▸ **Exercise**
Retype all the records with nothing changed.

▸ **Given information**
Start of Block
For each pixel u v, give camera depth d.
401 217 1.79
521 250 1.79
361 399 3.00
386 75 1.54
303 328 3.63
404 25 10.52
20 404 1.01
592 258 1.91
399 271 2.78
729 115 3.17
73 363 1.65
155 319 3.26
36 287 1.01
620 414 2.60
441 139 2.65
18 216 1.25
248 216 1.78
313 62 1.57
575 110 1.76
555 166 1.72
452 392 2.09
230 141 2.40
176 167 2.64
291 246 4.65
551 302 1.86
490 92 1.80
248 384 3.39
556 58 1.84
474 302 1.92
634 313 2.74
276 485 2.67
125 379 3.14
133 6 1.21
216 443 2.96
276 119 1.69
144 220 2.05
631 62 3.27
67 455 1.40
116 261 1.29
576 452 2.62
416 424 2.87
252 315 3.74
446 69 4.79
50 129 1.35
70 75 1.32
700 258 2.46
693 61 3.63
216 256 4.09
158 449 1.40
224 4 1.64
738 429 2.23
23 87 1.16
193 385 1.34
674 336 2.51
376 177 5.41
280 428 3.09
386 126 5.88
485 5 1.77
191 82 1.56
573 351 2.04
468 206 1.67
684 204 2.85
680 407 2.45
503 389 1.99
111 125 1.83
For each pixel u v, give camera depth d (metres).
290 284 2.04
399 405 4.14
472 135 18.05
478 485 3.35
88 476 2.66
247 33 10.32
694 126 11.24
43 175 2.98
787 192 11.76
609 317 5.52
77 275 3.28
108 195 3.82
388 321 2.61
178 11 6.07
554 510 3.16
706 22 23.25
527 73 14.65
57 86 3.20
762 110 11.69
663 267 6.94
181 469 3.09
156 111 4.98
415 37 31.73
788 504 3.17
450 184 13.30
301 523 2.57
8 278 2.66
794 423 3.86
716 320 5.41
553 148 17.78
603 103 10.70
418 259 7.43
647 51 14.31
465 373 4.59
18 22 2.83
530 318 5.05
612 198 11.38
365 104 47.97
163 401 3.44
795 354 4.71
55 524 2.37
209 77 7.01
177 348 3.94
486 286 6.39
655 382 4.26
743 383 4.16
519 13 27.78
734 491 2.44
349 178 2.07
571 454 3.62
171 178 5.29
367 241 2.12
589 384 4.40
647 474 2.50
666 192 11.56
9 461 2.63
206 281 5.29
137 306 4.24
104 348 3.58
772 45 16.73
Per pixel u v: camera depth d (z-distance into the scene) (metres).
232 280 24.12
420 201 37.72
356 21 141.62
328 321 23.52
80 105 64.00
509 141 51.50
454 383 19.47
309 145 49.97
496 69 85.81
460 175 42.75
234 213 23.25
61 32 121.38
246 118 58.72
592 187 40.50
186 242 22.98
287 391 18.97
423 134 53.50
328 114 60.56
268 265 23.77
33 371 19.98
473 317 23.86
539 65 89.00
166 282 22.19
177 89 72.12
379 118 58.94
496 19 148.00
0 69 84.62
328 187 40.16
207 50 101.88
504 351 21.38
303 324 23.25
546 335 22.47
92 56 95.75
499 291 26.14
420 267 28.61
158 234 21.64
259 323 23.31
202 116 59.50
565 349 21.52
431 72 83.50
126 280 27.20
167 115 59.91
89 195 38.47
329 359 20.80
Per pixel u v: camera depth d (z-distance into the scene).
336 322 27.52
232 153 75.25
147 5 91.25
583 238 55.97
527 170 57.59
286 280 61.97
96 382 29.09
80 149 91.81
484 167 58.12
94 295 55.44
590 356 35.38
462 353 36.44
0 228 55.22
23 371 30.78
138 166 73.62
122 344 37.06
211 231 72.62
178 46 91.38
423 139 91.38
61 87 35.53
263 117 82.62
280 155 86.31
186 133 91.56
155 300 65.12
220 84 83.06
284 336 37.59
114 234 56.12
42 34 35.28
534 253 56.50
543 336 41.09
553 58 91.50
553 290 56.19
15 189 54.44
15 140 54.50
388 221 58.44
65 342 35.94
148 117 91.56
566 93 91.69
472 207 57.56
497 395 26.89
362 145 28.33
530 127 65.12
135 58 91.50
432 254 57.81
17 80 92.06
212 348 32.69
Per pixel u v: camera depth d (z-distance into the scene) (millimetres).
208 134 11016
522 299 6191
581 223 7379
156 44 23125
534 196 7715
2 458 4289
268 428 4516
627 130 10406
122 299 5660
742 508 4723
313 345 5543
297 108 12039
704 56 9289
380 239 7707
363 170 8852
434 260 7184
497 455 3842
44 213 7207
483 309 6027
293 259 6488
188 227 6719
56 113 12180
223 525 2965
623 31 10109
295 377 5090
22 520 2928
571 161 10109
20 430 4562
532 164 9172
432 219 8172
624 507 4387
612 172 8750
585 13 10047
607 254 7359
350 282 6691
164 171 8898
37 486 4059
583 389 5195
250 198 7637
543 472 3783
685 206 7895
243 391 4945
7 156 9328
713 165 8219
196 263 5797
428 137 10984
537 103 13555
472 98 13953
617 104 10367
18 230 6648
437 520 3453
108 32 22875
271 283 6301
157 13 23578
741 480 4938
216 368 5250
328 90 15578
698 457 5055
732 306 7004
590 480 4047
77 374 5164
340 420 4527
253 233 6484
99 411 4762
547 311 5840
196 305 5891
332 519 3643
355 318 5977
End of Block
▸ **Result of the exercise**
For each pixel u v, give camera depth d.
401 217 1.79
521 250 1.79
361 399 3.00
386 75 1.54
303 328 3.63
404 25 10.52
20 404 1.01
592 258 1.91
399 271 2.78
729 115 3.17
73 363 1.65
155 319 3.26
36 287 1.01
620 414 2.60
441 139 2.65
18 216 1.25
248 216 1.78
313 62 1.57
575 110 1.76
555 166 1.72
452 392 2.09
230 141 2.40
176 167 2.64
291 246 4.65
551 302 1.86
490 92 1.80
248 384 3.39
556 58 1.84
474 302 1.92
634 313 2.74
276 485 2.67
125 379 3.14
133 6 1.21
216 443 2.96
276 119 1.69
144 220 2.05
631 62 3.27
67 455 1.40
116 261 1.29
576 452 2.62
416 424 2.87
252 315 3.74
446 69 4.79
50 129 1.35
70 75 1.32
700 258 2.46
693 61 3.63
216 256 4.09
158 449 1.40
224 4 1.64
738 429 2.23
23 87 1.16
193 385 1.34
674 336 2.51
376 177 5.41
280 428 3.09
386 126 5.88
485 5 1.77
191 82 1.56
573 351 2.04
468 206 1.67
684 204 2.85
680 407 2.45
503 389 1.99
111 125 1.83
For each pixel u v, give camera depth d (metres).
290 284 2.04
399 405 4.14
472 135 18.05
478 485 3.35
88 476 2.66
247 33 10.32
694 126 11.24
43 175 2.98
787 192 11.76
609 317 5.52
77 275 3.28
108 195 3.82
388 321 2.61
178 11 6.07
554 510 3.16
706 22 23.25
527 73 14.65
57 86 3.20
762 110 11.69
663 267 6.94
181 469 3.09
156 111 4.98
415 37 31.73
788 504 3.17
450 184 13.30
301 523 2.57
8 278 2.66
794 423 3.86
716 320 5.41
553 148 17.78
603 103 10.70
418 259 7.43
647 51 14.31
465 373 4.59
18 22 2.83
530 318 5.05
612 198 11.38
365 104 47.97
163 401 3.44
795 354 4.71
55 524 2.37
209 77 7.01
177 348 3.94
486 286 6.39
655 382 4.26
743 383 4.16
519 13 27.78
734 491 2.44
349 178 2.07
571 454 3.62
171 178 5.29
367 241 2.12
589 384 4.40
647 474 2.50
666 192 11.56
9 461 2.63
206 281 5.29
137 306 4.24
104 348 3.58
772 45 16.73
Per pixel u v: camera depth d (z-distance into the scene) (metres).
232 280 24.12
420 201 37.72
356 21 141.62
328 321 23.52
80 105 64.00
509 141 51.50
454 383 19.47
309 145 49.97
496 69 85.81
460 175 42.75
234 213 23.25
61 32 121.38
246 118 58.72
592 187 40.50
186 242 22.98
287 391 18.97
423 134 53.50
328 114 60.56
268 265 23.77
33 371 19.98
473 317 23.86
539 65 89.00
166 282 22.19
177 89 72.12
379 118 58.94
496 19 148.00
0 69 84.62
328 187 40.16
207 50 101.88
504 351 21.38
303 324 23.25
546 335 22.47
92 56 95.75
499 291 26.14
420 267 28.61
158 234 21.64
259 323 23.31
202 116 59.50
565 349 21.52
431 72 83.50
126 280 27.20
167 115 59.91
89 195 38.47
329 359 20.80
Per pixel u v: camera depth d (z-distance into the scene).
336 322 27.52
232 153 75.25
147 5 91.25
583 238 55.97
527 170 57.59
286 280 61.97
96 382 29.09
80 149 91.81
484 167 58.12
94 295 55.44
590 356 35.38
462 353 36.44
0 228 55.22
23 371 30.78
138 166 73.62
122 344 37.06
211 231 72.62
178 46 91.38
423 139 91.38
61 87 35.53
263 117 82.62
280 155 86.31
186 133 91.56
155 300 65.12
220 84 83.06
284 336 37.59
114 234 56.12
42 34 35.28
534 253 56.50
543 336 41.09
553 58 91.50
553 290 56.19
15 189 54.44
15 140 54.50
388 221 58.44
65 342 35.94
148 117 91.56
566 93 91.69
472 207 57.56
497 395 26.89
362 145 28.33
530 127 65.12
135 58 91.50
432 254 57.81
17 80 92.06
212 348 32.69
Per pixel u v: camera depth d (z-distance into the scene) (millimetres).
208 134 11016
522 299 6191
581 223 7379
156 44 23125
534 196 7715
2 458 4289
268 428 4516
627 130 10406
122 299 5660
742 508 4723
313 345 5543
297 108 12039
704 56 9289
380 239 7707
363 170 8852
434 260 7184
497 455 3842
44 213 7207
483 309 6027
293 259 6488
188 227 6719
56 113 12180
223 525 2965
623 31 10109
295 377 5090
22 520 2928
571 161 10109
20 430 4562
532 164 9172
432 219 8172
624 507 4387
612 172 8750
585 13 10047
607 254 7359
350 282 6691
164 171 8898
37 486 4059
583 389 5195
250 198 7637
543 472 3783
685 206 7895
243 391 4945
7 156 9328
713 165 8219
196 263 5797
428 137 10984
537 103 13555
472 98 13953
617 104 10367
18 230 6648
437 520 3453
108 32 22875
271 283 6301
157 13 23578
741 480 4938
216 368 5250
328 90 15578
698 457 5055
732 306 7004
590 480 4047
77 374 5164
340 420 4527
253 233 6484
99 411 4762
547 311 5840
196 305 5891
332 519 3643
355 318 5977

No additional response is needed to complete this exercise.